We all get a little bored sometimes. When normal people want to experience something new, they'll buy some of those toe socks or finally start reading that book on French New Wave cinema... before defaulting back to their regular routine of watching VH1 reality shows while going foot-commando. Superheroes, by their very nature, mix it up on a larger scale. Sometimes their self-reinvention works out pretty well (The Flash is a classic example), but usually these "New Cokes" only serve to remind everyone how much they liked the Classic. Even when everything reverts to the status quo, these embarrassing hiccups are still immortalized on comics pages everywhere. In the interest of historical preservation -- but mostly just to be dicks -- we've compiled a list of the most ridiculous superhero reinventions below.
We should probably get this one out of the way first. For a brief period back in the 90s, Superman was dead. Well, as dead as any comic book hero can be. Instead of waiting the standard two years before making their move, DC immediately resurrected Superman in the form of four cheap wannabes. One was a young punk who named himself The Metropolis Kid, even though everyone just called him Superboy (including the people in the comic). This dip traded out the red cape for a leather jacket and John Lennon sunglasses, eschewing functionality and tradition for looking like a tool to everyone, forever. Continuing the trend of wordy-ass names is The Last Son of Krypton, a lethal version of Superman who evidently robbed Jek Porkins' corpse of his X-Wing visor. He turns out to be the Eradicator, an alien that biologically morphed himself into Supes and sort of forgot he used to be a weird supervillain. Readers have since returned the favor by forgetting that he ever existed.
Next up is The Man of Steel, who you might remember from that movie where Shaquille O'Neal played a genie that granted the wish of a famous basketball player to be in a godawful superhero movie. Like Superboy, Steel is unambiguously a good guy mostly because he shortened his name to something reasonable. Last is the villainous Man of Tomorrow, who later goes by Cyborg Superman because everyone stopped pretending DC wasn't trying to capitalize on the popularity of Terminator 2.
These chuckleheads spent a couple months vying for the title of Superman's true successor before the real deal finally came back with a mullet and a jet black dance leotard. Besides Superboy, the rest were sentenced to an eternity of toiling in obscurity, waiting around for bit parts. There was no weight, no real consequence to their arrival or speedy dismissal; they were four marketing ploys hammered out into characters, and that's how they read on the page. The death of the world's first superhero proved to be more awkward and off-putting than those black and white Nicolas Cage Superman photos.

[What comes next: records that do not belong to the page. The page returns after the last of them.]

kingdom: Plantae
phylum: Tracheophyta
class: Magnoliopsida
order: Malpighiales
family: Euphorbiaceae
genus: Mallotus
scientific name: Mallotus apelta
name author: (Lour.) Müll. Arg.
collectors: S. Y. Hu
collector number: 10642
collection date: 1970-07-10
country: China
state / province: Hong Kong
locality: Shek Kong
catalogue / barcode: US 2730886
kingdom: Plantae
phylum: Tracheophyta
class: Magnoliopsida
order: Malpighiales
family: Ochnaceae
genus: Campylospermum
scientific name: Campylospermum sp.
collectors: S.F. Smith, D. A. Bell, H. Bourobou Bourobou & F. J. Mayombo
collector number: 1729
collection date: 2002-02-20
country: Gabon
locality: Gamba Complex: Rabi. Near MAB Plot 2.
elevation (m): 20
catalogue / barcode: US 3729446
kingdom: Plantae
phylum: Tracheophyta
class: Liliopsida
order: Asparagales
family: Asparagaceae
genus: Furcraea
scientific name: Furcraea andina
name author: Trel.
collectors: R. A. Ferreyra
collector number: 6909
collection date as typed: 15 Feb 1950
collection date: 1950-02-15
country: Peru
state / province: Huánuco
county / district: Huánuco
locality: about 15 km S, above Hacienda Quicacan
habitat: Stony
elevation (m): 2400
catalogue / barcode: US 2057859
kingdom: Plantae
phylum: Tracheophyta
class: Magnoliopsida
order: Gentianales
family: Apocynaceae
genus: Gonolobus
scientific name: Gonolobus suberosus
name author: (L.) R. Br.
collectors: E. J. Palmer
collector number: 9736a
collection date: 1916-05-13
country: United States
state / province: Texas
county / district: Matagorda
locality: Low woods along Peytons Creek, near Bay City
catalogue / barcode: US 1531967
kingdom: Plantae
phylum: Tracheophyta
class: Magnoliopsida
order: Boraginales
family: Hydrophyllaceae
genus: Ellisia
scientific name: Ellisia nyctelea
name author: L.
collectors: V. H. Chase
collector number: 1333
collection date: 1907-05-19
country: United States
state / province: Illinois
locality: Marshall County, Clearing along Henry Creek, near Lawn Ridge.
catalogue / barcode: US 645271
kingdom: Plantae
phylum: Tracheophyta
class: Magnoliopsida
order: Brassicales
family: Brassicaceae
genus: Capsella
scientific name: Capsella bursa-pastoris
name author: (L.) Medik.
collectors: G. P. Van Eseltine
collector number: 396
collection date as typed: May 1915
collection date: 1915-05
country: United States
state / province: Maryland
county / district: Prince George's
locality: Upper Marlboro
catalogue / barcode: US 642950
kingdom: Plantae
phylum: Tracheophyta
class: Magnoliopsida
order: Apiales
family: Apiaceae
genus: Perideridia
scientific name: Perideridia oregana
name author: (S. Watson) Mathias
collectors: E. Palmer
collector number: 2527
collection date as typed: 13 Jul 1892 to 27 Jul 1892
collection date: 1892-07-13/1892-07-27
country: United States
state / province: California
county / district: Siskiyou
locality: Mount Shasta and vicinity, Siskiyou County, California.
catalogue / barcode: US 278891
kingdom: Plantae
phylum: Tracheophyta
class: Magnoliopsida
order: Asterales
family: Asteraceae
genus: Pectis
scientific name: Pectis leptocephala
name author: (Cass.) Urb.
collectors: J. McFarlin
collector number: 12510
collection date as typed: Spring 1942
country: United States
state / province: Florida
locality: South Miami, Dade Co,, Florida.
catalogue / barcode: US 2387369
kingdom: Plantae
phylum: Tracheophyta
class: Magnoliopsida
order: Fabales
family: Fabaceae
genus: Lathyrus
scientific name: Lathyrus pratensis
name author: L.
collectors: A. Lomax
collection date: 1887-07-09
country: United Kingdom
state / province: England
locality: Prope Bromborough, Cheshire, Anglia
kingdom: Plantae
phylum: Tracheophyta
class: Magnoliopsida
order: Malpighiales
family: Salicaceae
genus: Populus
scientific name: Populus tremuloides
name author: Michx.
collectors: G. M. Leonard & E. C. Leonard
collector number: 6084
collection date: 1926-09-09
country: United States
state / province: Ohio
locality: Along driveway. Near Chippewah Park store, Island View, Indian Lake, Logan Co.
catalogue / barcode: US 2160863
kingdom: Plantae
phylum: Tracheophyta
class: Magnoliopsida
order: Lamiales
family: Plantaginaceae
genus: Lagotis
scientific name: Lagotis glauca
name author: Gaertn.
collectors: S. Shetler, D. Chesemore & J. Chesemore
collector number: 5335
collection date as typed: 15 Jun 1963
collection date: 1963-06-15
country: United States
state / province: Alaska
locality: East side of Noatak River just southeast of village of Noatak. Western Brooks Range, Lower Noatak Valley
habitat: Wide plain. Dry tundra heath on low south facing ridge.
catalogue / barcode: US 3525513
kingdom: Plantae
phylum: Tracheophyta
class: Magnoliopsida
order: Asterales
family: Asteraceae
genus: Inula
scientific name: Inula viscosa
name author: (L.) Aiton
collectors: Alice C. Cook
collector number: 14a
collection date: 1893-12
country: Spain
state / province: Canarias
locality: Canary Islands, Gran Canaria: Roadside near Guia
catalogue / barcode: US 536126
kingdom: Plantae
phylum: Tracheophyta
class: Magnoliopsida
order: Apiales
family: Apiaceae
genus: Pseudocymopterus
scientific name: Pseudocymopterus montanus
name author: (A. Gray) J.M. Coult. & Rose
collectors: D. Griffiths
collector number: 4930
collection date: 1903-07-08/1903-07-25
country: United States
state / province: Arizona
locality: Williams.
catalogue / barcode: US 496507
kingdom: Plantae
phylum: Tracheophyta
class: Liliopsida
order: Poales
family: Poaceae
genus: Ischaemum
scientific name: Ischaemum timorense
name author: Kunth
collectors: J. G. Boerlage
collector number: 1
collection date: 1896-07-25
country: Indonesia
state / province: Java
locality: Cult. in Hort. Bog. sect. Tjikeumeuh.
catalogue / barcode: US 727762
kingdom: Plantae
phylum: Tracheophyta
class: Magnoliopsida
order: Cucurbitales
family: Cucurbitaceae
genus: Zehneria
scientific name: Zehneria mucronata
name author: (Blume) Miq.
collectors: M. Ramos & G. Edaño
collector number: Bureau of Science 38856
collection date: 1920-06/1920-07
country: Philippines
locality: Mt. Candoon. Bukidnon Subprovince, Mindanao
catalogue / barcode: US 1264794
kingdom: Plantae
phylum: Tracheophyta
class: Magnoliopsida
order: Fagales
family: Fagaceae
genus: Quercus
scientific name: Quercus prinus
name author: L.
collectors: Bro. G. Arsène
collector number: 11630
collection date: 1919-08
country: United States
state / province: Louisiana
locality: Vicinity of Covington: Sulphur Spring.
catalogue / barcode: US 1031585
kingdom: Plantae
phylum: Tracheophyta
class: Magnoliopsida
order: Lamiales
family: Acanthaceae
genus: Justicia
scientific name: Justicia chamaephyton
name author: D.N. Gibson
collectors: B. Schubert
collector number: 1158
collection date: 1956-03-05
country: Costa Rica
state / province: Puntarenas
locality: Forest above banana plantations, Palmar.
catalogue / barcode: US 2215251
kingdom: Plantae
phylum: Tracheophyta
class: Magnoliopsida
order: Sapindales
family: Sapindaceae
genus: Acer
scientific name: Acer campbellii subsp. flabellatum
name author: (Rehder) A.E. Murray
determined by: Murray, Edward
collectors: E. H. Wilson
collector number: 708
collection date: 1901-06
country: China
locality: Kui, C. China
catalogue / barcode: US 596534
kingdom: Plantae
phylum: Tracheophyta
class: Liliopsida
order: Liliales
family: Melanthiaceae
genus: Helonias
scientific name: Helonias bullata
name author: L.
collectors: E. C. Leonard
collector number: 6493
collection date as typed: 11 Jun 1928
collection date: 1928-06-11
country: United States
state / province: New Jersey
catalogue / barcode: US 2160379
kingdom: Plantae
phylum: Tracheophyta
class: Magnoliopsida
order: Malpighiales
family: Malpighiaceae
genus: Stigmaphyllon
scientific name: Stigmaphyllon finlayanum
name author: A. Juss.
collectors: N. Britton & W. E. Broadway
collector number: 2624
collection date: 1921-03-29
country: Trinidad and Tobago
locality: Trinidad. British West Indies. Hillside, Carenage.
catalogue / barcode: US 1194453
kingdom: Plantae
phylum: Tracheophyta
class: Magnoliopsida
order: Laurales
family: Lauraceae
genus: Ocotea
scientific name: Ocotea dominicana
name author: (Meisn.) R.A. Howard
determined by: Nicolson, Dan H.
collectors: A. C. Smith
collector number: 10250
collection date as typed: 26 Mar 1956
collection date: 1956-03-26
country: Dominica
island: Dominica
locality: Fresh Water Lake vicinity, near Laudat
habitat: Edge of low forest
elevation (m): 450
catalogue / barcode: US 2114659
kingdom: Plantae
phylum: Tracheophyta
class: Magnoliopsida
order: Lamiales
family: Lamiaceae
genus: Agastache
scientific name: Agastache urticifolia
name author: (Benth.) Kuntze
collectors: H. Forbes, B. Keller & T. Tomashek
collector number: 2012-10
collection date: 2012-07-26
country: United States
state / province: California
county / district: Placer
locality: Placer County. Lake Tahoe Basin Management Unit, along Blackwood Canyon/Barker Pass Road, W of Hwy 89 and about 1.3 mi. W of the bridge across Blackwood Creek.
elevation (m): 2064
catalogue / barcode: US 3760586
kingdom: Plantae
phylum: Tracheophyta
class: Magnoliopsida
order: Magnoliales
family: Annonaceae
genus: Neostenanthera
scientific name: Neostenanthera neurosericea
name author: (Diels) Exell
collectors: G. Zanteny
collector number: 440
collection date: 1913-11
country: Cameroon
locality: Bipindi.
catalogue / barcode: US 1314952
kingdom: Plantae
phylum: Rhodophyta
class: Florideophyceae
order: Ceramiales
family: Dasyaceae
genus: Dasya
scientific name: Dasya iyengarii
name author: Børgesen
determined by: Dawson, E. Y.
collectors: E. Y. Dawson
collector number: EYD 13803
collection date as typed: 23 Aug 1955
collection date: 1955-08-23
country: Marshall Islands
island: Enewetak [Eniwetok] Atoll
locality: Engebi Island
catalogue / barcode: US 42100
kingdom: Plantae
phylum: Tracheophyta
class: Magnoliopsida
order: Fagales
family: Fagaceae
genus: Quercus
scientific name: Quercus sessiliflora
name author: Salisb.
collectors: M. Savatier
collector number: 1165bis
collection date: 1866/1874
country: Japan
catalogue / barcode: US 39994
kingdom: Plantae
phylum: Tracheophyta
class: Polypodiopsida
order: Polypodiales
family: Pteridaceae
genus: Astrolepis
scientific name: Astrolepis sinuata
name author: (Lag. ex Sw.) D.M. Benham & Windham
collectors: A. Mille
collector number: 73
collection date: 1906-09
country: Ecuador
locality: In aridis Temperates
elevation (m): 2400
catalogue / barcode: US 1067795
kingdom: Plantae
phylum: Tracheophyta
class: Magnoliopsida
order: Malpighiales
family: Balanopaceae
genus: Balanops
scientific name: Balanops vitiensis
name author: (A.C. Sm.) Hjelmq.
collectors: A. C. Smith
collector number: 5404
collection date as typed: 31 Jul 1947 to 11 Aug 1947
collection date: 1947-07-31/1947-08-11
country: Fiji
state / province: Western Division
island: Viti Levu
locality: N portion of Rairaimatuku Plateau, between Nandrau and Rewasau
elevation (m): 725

Lobo was never an A-lister at DC Comics, but at least he always had his own thing going. Sure, he was a gross space biker with more forced 'tude than Bubsy and Shadow the Hedgehog combined, but at least there was no one else like The Main Man. He even survived the purge of DC's New 52 reboot, but eventually it was revealed that Lobo had stolen his name and identity from someone else; this "real" Lobo is sleeker, sexier and has no hair on his body that isn't a part of his stylized coif. In other words: he's just like everyone else in superhero comics.
It's not that it's a bad idea for a storyline -- stealing someone's identity and using their reputation to his own end kinda sounds like something Old Lobo would do -- but the Old Lobo had his own unique brand of groadiness, whereas this new one seems like a kind of vanilla prettyboy they grow on organic casting couches in Space Los Angeles. What's worse is that DC is focusing squarely on New Lobo now, as evidenced by the first scene of the first issue of the new Lobo series:
So old Lobo is now dead (again, as dead as any comic book hero can be), and his long-lost Brobo is taking back his title and going on all-new interplanetary bounty hunter adventures. It's not even a bad comic, but it's just baffling that DC felt the need to wipe the slate clean by slashing and burning everything that came before -- this New Lobo is not much like his predecessor, so why destroy a long-standing fan favorite instead of creating a new character to fight alongside (or against) the existing one? The name doesn't even carry that much weight, so the only people who you'll reach with that low-key name recognition are the same folks that you pissed off by obliterating Old Lobo and replacing him with a character that has no teeth.
And you know, I wasn't gonna mention it, but tell me you can look at New Lobo's space motorcycle and not immediately think of that South Park episode where Mr. Garrison invents a new vehicle:
I guess it beats going to the airport.